Opinion

The Senate reform fraud

THE Senate Finance Committee yesterday voted on a fraud: Sen. Max Baucus’ “re sponsible” health-reform bill is actually a recipe for fiscal disaster — and the Congressional Budget Office report that supposedly bolstered the bill actually exposes it.

As others have noted, Baucus used all manner of budgetary gimmicks to oblige the CBO to give him the headlines he needed — a supposed pricetag of “just” $829 billion over 10 years, with enough other spending cuts and tax hikes to avoid adding to the federal deficit. But the CBO exposed the truth by taking the rare step of calculating what the bill would cost in its second 10 years.

In its second decade alone, the CBO projects, the bill’s costs would triple — to $2.8 trillion. The taxes and fines it levies would also triple — to $1.8 trillion. And its cuts to Medicare and related federal health programs would quadruple — to $1.9 trillion.

In its first two decades combined, the bill would cost $3.6 trillion and would raise taxes by $2.3 trillion.

Baucus’ most elementary trick was to have the bill’s “first 10 years” include several years when it hadn’t really kicked in.
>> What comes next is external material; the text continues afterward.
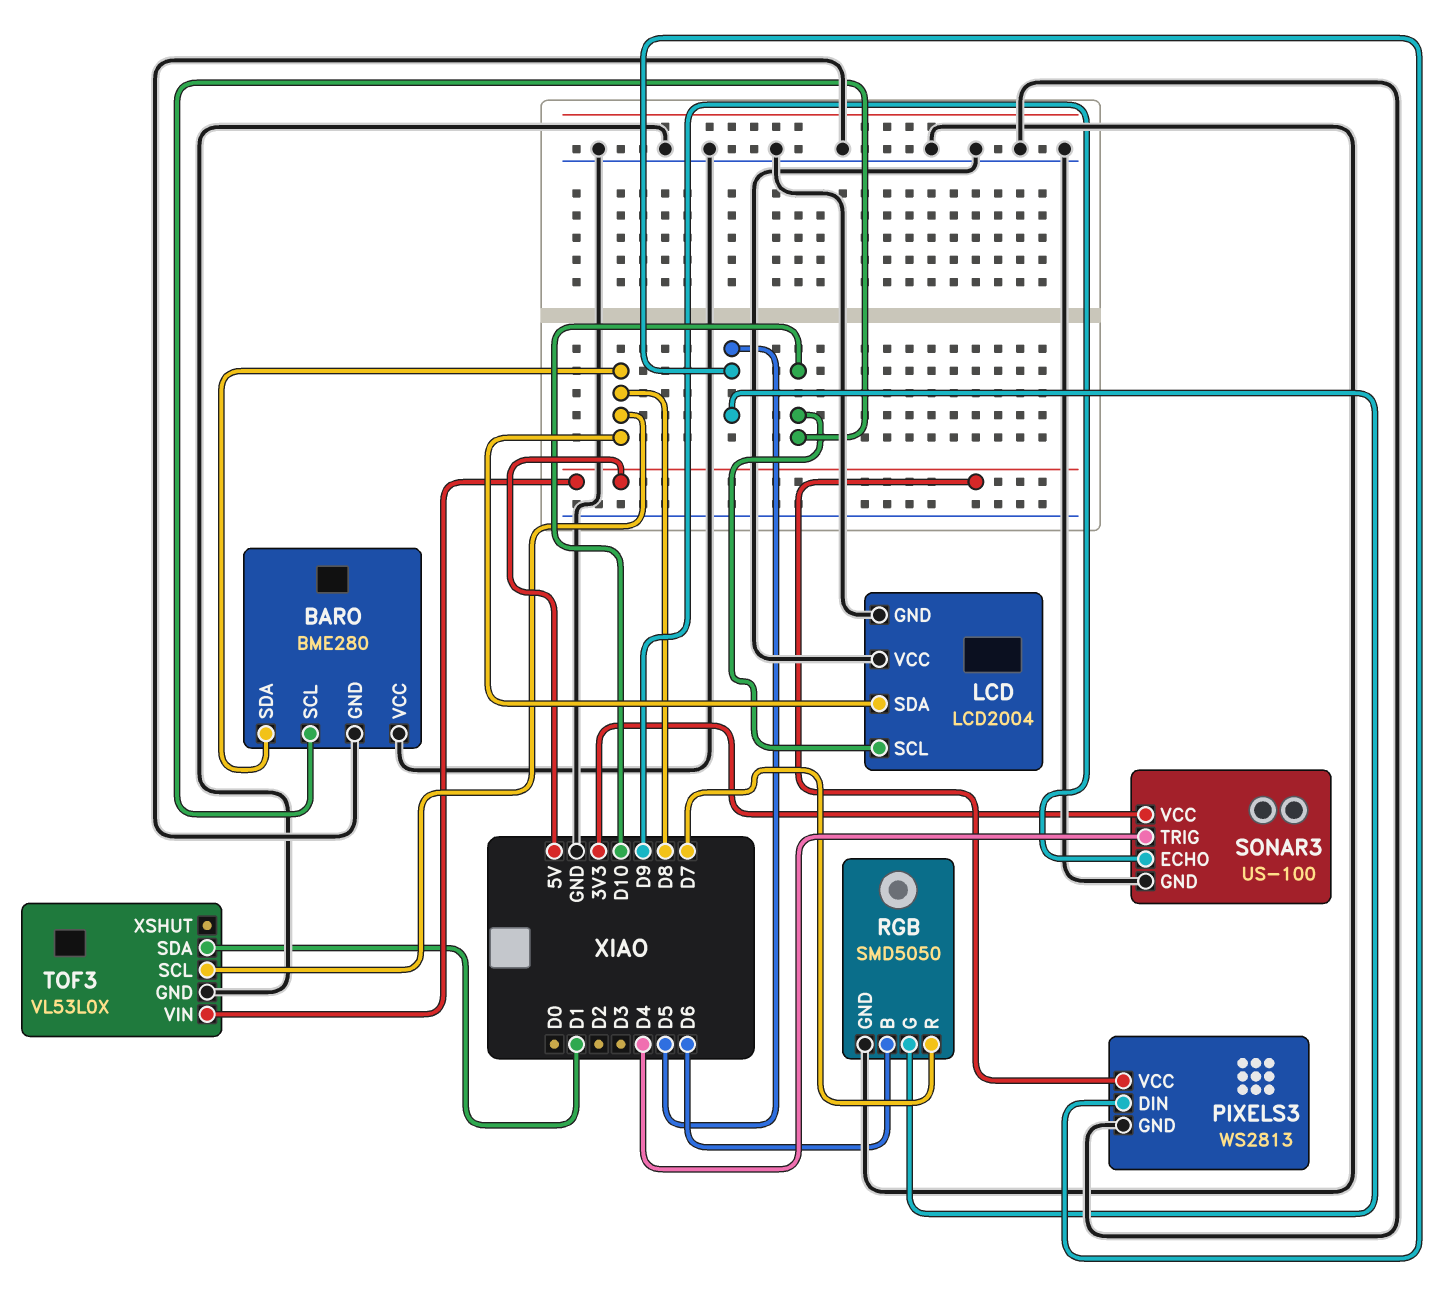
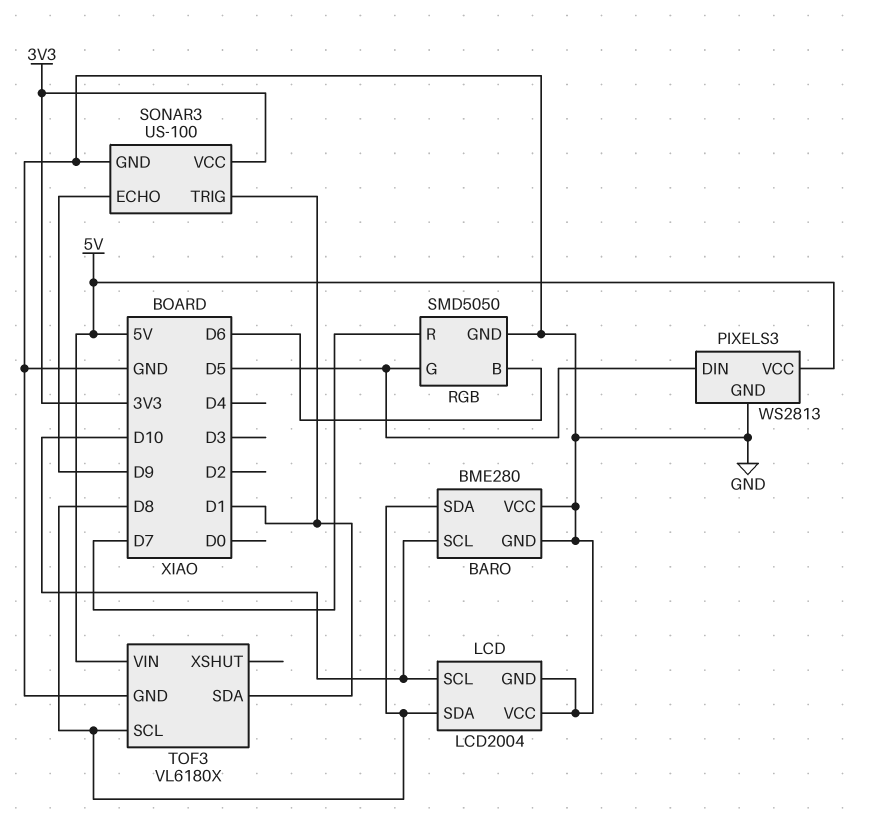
SONAR3 pin TRIG: D4 -> D1
TOF3: VL53L0X -> VL6180X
It was scored for 2010 to 2019, yet it wouldn’t be in full swing until 2015 — when its costs would exceed those of its first five years combined.

In fact, the bill wouldn’t cost anything in 2010. In its real first decade (2011-20), it would cost more than $1 trillion.

Furthermore, the CBO projects that, by the end of 2030, the Baucus bill would have cut spending on Medicare and other existing health programs by more than $2.6 trillion.

This spring’s trustees report warned that the Medicare Hospital Trust Fund — which finances the largest part of Medicare — will be bankrupt by 2017. Baucus has identified hundreds of billions in Medicare savings — but uses it to finance his other spending, not to rescue the Trust Fund.

Responsible lawmakers in both parties know that we need to find savings in Medicare merely to keep it solvent. It isn’t the place to loot for cash to spend elsewhere.

Also, Baucus’ savings are highly suspect. As the CBO notes, his bill would cut Medicare payments to doctors by 25 percent in 2011, then hold them at that level perpetually. In other words, given inflation, Baucus proposes endless cuts in what the program pays physicians and others.

Assuming 3 percent annual inflation, by 2014 doctors’ real incomes from Medicare payments would be cut by a third from 2010. By 2025, they’d be cut in half.

If Baucus’ cuts actually go through, physicians’ willingness to see Medicare patients would dwindle alongside their pay. But if the cuts don’t actually get made, Baucus’ plan would explode the federal deficit.

Without the savings from Medicare and related programs, the CBO projects that the bill would raise our deficits by $1.3 trillion over the next 20 years — and rising.

Jeffrey H. Anderson is a senior fellow in health-care studies at the Pacific Research Institute.